CUBA faces enormous challenges. This is true ever since the mafia and US big business were driven from the island.
But today it faces difficulties deepened by the tightening US blockade, the loss of its tourism revenues caused by the Covid-19 pandemic and the greater potency of new variants of the virus.
Even our state-affiliated BBC is compelled to acknowledge the remarkable resilience of Cuba’s comprehensive national health service, which in normal times delivers positive health outcomes unknown in the rest of Latin America and which are not even universally available to working people in North America.
Even so, deprived of basics such as hypodermic needles by the US blockade — backed at the UN only by apartheid Israel — Cuba is facing a sharpening coronavirus crisis amid deep economic problems that arise not from the socialist nature of its economy but from the pressure exerted by US capital.
There are some who hope that humanitarian instincts, political pressure and a hitherto absent goodwill might effect a change in the stance taken by Joe Biden’s administration and lessen the blockade to allow food, fuel and medical aid to the island.
This misses the point. The whole purpose of the blockade is to create the effect we see today. This is to encourage in the minds of some Cubans the idea that the overthrow of popular power in Cuba will grant them access to untold capitalist riches.
Of course, everyone who casts their eyes over Latin America knows that the opposite is true and that a US presence carries with it the danger of dictatorship, the reality of repression and the dominance of foreign capital.
The hunger and deprivation are real. The immediate US strategy is to further impoverish Cubans.
Decorated with a lavishly funded and mendacious media offensive, it exists to create a crisis to clear the ground for a “humanitarian intervention” that would give the US a direct physical bridge into the island.
This is the logic of the “CubaSOS” scheme concocted by US intelligence and now to be funded by the state revenues of Florida.
The social media networks of US big business are already playing an active role in these manoeuvres.
This includes faked accounts which rebadge football celebrations in Brazil and mass protests in Egypt as demonstrations along Havana’s waterfront.

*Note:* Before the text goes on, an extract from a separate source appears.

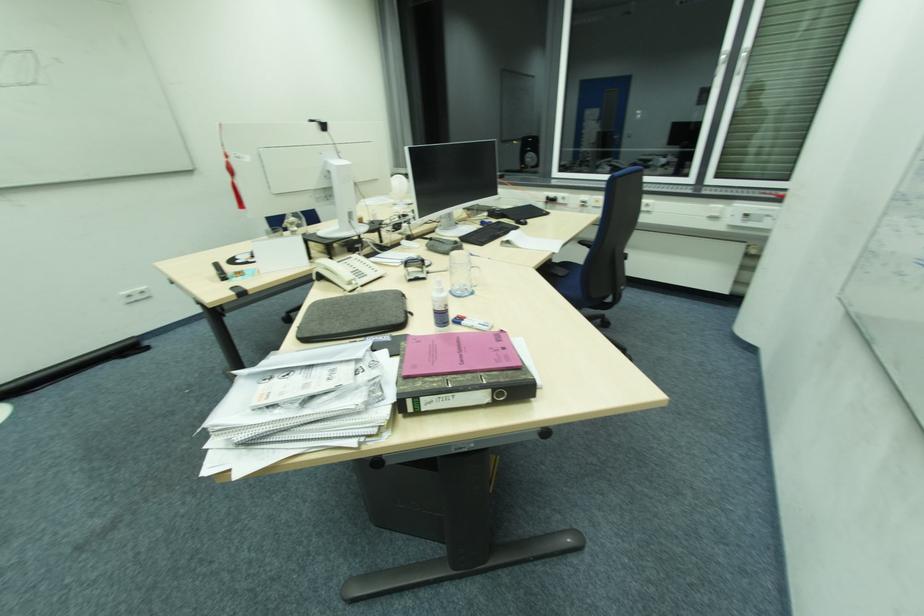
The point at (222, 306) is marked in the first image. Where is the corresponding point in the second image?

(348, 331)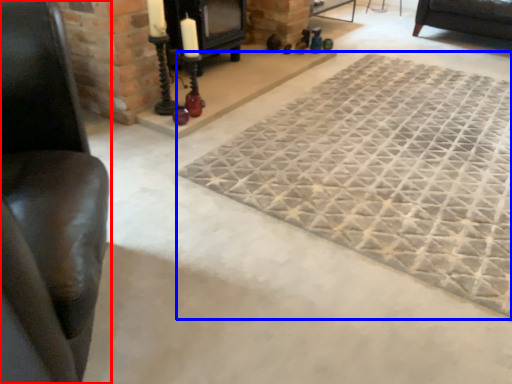
Question: Which object appears closest to the camera in this image, furniture (highlighted by a red box) or mat (highlighted by a blue box)?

Bear in mind that Florida is just 90 miles away and the US has in Cuba’s territory an enormous base at Guantanamo Bay that would facilitate such a “trojan horse” operation.
Popular power and socialist relations of production do not, of themselves, end class struggle.
This continues, especially in the case of Cuba, in foreign intervention, in the persistence and mutation of reactionary ideas that are grounded in centuries of exploitation, servitude and dependency and in the subterranean anger of those deprived by the revolution of property and the power to exploit the labour of others.
Cuban President Miguel Diaz-Canel read the situation correctly when he mobilised many thousands of revolutionaries to reclaim the streets for the people. Political power in Cuba rests with them.
Not even the most deranged US strategist imagines that there exists in Cuba either the mass support or organisational structures that could overthrow popular power.
The Cuban revolution has deep roots and its revolutionary armed forces and state security have decades of revolutionary and internationalist experience, gained in defending their own revolution and in practical solidarity in Africa, Latin America and Asia.
Labour can take an active role in backing early day motion 1550 — Cuba and the US blockade, while each of us can donate to the Cuba Solidarity Campaign’s Covid Medical Appeal.